Michigan State University ceased its construction projects and suspended any non-essential MSU research during the duration of Gov. Gretchen Whitmer's "Stay Home, Stay Safe" executive order per an email from MSU President Samuel L. Stanley Jr.
The executive order that Whitmer released today called "Stay Home, Stay Safe" suspends all in-person operations that are not necessary to protect or sustain human life. This order goes into effect at midnight tonight.
Remote learning through finals will continue, employees are still asked to work from home when possible and research not impacted by the order will continue, Stanley said in the email. The actions will remain in place for the duration of the state government's order, which concludes April 13.
While the order does not impact classes, it does affect many MSU employees with jobs that don't allow them to work remotely, who now have to remain home.
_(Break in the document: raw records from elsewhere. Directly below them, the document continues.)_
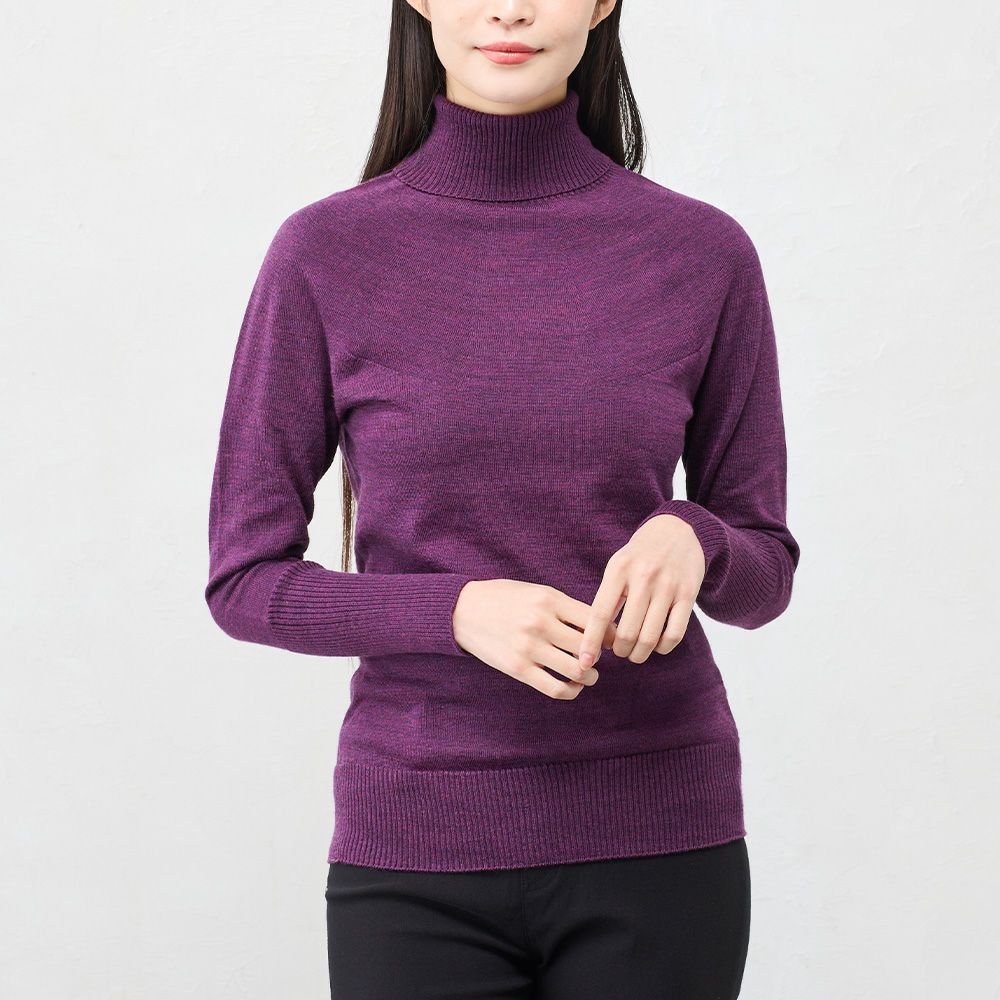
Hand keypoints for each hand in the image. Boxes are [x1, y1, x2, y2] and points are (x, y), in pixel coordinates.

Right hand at [452, 579, 617, 699]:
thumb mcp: (536, 591)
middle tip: (596, 656)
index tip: (608, 638)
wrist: (463, 610)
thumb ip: (565, 607)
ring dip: (590, 675)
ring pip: (577, 670)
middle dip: (599, 654)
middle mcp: (540, 622)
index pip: (594, 619)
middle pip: (589, 647)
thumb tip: (599, 628)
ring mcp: (528, 647)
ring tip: (589, 674)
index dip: (608, 632)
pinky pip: (556, 689)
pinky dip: (572, 691)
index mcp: (548, 599)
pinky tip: (573, 686)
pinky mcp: (518, 669)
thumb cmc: (504, 599)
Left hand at [578, 514, 705, 666]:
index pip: (600, 614)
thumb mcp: (618, 565)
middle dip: (620, 651)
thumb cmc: (640, 555)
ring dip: (639, 654)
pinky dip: (662, 648)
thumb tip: (594, 638)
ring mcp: (668, 586)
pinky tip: (656, 646)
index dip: (591, 642)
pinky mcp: (688, 594)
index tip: (584, 662)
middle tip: (618, 651)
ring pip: (649, 638)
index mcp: (619, 569)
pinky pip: (674, 634)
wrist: (678, 530)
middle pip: (627, 632)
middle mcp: (643, 577)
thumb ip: (607, 597)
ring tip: (634, 653)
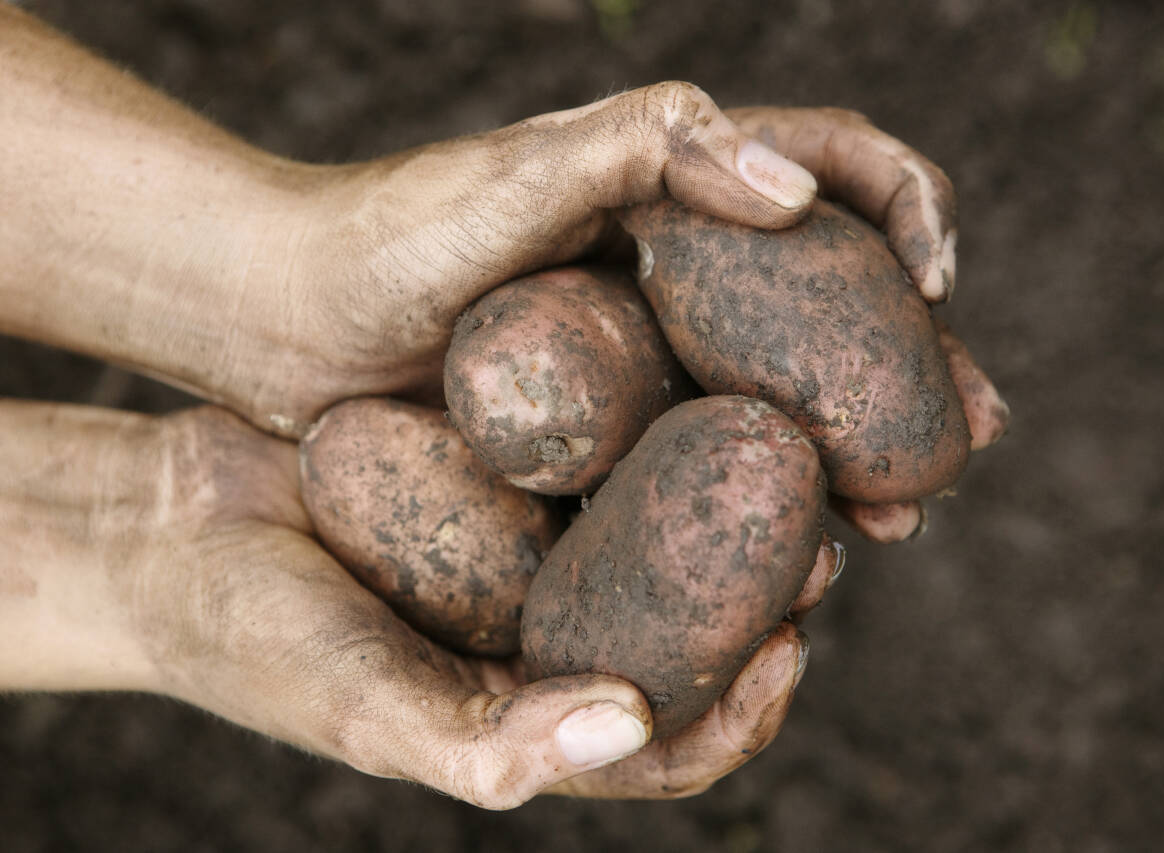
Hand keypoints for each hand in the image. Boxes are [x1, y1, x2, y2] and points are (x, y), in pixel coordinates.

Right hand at [0, 401, 831, 806]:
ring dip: (722, 514)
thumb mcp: (362, 705)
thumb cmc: (253, 638)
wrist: (170, 528)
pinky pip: (595, 468)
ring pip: (655, 545)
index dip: (743, 708)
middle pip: (688, 639)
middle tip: (822, 539)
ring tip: (776, 456)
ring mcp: (526, 557)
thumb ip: (483, 739)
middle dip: (762, 600)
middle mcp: (544, 638)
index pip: (672, 743)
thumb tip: (633, 720)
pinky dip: (642, 443)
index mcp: (528, 716)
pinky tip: (680, 388)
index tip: (792, 644)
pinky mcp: (503, 486)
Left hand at [1, 7, 985, 447]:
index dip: (908, 211)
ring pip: (787, 389)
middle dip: (912, 362)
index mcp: (680, 182)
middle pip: (835, 300)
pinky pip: (714, 456)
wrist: (284, 320)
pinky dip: (767, 495)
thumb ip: (653, 149)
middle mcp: (682, 263)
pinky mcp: (613, 421)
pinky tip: (801, 546)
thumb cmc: (389, 236)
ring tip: (899, 514)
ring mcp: (651, 347)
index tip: (933, 285)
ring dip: (858, 445)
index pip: (837, 166)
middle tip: (964, 437)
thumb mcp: (522, 175)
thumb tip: (795, 193)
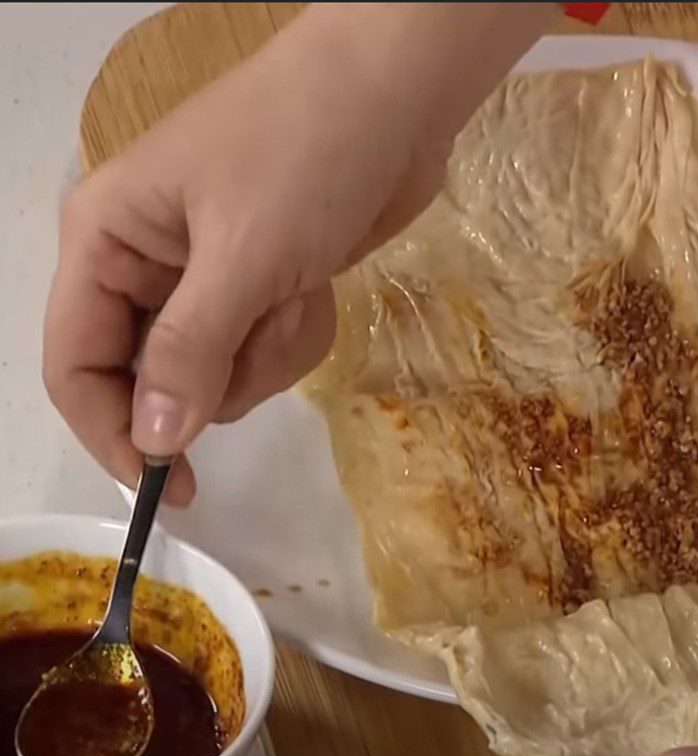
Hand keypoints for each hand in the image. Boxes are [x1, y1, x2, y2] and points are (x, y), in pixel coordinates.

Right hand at [44, 3, 557, 504]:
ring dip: (266, 351)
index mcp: (105, 242)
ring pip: (218, 376)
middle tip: (262, 334)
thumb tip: (151, 440)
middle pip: (153, 379)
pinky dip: (294, 333)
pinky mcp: (261, 291)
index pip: (75, 365)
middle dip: (218, 375)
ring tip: (296, 289)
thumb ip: (189, 352)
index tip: (168, 486)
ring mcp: (208, 282)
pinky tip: (315, 285)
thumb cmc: (304, 154)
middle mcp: (145, 268)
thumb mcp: (241, 254)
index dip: (112, 433)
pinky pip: (264, 353)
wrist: (395, 101)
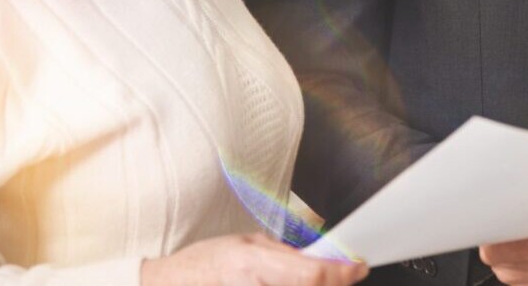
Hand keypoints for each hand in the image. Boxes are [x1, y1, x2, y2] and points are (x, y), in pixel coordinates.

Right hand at [141, 233, 366, 285]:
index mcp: (253, 264)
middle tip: (348, 274)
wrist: (168, 284)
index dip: (341, 272)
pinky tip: (294, 283)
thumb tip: (321, 255)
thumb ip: (284, 254)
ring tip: (328, 279)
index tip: (359, 266)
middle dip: (335, 284)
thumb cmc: (205, 264)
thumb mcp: (247, 246)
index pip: (311, 274)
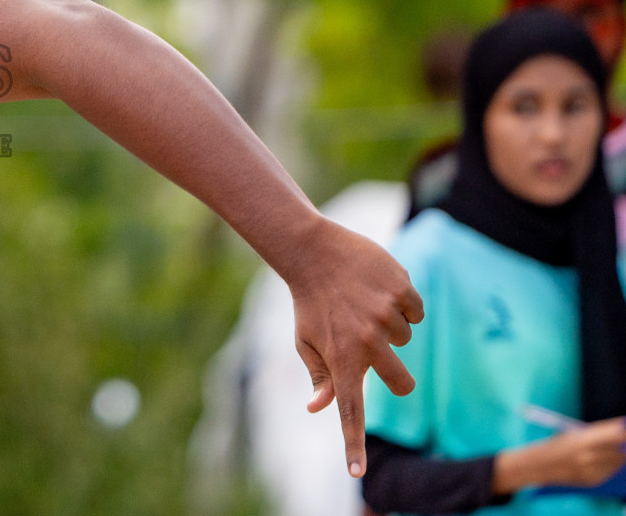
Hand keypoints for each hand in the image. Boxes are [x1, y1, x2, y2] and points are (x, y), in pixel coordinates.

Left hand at [283, 216, 423, 477]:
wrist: (311, 250)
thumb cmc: (308, 301)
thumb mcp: (306, 340)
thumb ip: (320, 375)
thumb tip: (318, 408)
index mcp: (340, 359)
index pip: (350, 411)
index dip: (354, 444)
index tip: (356, 472)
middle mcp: (366, 341)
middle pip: (402, 383)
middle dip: (398, 376)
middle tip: (378, 351)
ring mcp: (385, 315)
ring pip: (407, 339)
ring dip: (390, 327)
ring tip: (363, 305)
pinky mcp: (402, 291)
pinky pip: (416, 311)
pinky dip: (403, 303)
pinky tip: (378, 289)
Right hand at [496, 420, 625, 491]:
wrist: (538, 466)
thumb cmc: (555, 444)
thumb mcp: (573, 433)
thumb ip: (596, 432)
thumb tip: (621, 429)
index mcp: (583, 439)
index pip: (616, 435)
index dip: (624, 432)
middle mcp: (589, 456)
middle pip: (621, 450)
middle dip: (622, 445)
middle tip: (620, 441)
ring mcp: (591, 471)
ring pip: (618, 462)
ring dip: (616, 456)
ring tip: (605, 451)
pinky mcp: (593, 481)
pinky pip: (610, 472)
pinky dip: (609, 466)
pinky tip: (598, 461)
MSU will continue to provide resources for students still living on campus, like take-out from dining halls while adhering to social distancing practices.
Eat at state also sent out an update following Whitmer's order, announcing some adjustments to campus dining. This includes the closure of all Sparty's and the 1855 Place Starbucks. Dining halls in each neighborhood will still be open: The Edge at Akers, Brody Square, South Pointe at Case, Thrive at Owen and The Vista at Shaw.
"I continue to be impressed by the responsiveness of our units across campus and around the state and the willingness to adapt during this unprecedented and fluid time," Stanley said in the email. "Each of you is instrumental to the daily work happening at our university."
This order was created in hopes to slow the spread of the novel coronavirus and requires all Michiganders to stay within their residences except for specific circumstances.
In Stanley's email earlier today, he clarifies some of the terms of the order to the MSU community.
"The executive order references federal guidelines that specify as critical “colleges and universities for purposes of facilitating distance learning or performing other essential functions, if operating under rules for social distancing.” This means today’s order does not impact our ability to continue offering classes in alternative and virtual settings or our decision to encourage employees who can do so to continue working remotely," Stanley said in the email.